- Raw data -

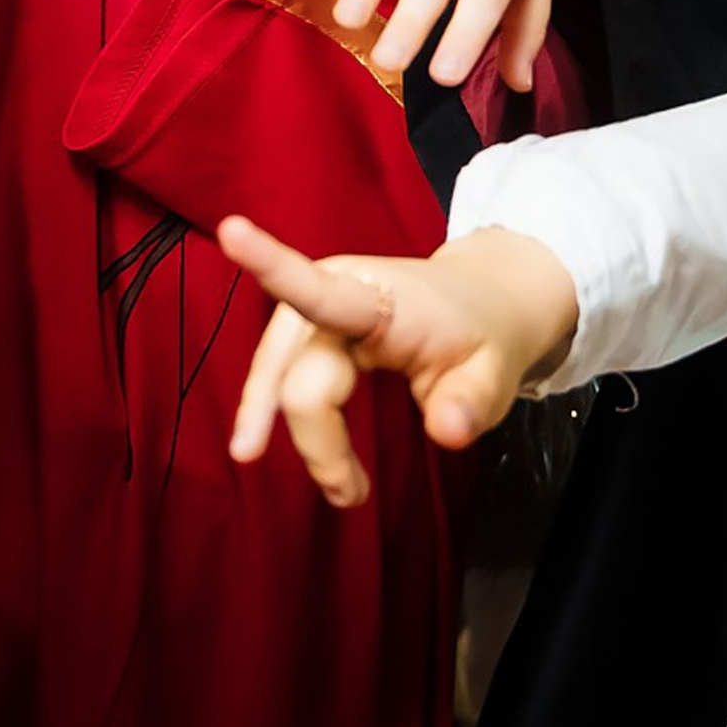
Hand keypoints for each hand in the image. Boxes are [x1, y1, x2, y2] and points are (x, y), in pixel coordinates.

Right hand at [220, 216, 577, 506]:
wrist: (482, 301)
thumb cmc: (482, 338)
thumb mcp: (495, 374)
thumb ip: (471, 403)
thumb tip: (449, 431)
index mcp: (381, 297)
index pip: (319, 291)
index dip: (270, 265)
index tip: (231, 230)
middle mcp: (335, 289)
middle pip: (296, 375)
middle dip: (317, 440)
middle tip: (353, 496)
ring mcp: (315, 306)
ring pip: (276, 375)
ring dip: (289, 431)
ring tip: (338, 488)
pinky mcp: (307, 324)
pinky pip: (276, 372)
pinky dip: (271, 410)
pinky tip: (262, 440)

- Activity -
Please transcribe word for word the lines from the line with "thumb cmc: (482, 338)" to the end of the material, both ends included.

- Worked solution -
thumb cmc: (482, 338)
thumb mcp: (495, 374)
thumb ip: (471, 403)
thumb tip: (449, 431)
index mcp: (381, 297)
index pip: (319, 291)
index dip: (270, 265)
index tip: (231, 230)
middle mcp: (335, 289)
middle pip: (296, 375)
middle dip: (317, 440)
middle tip: (353, 496)
ring mcp: (315, 306)
ring pip: (276, 375)
ring dip: (289, 431)
ring tip: (338, 488)
pinky mcp: (307, 324)
pinky pip: (276, 372)
pinky dip: (271, 410)
pinky tip: (262, 440)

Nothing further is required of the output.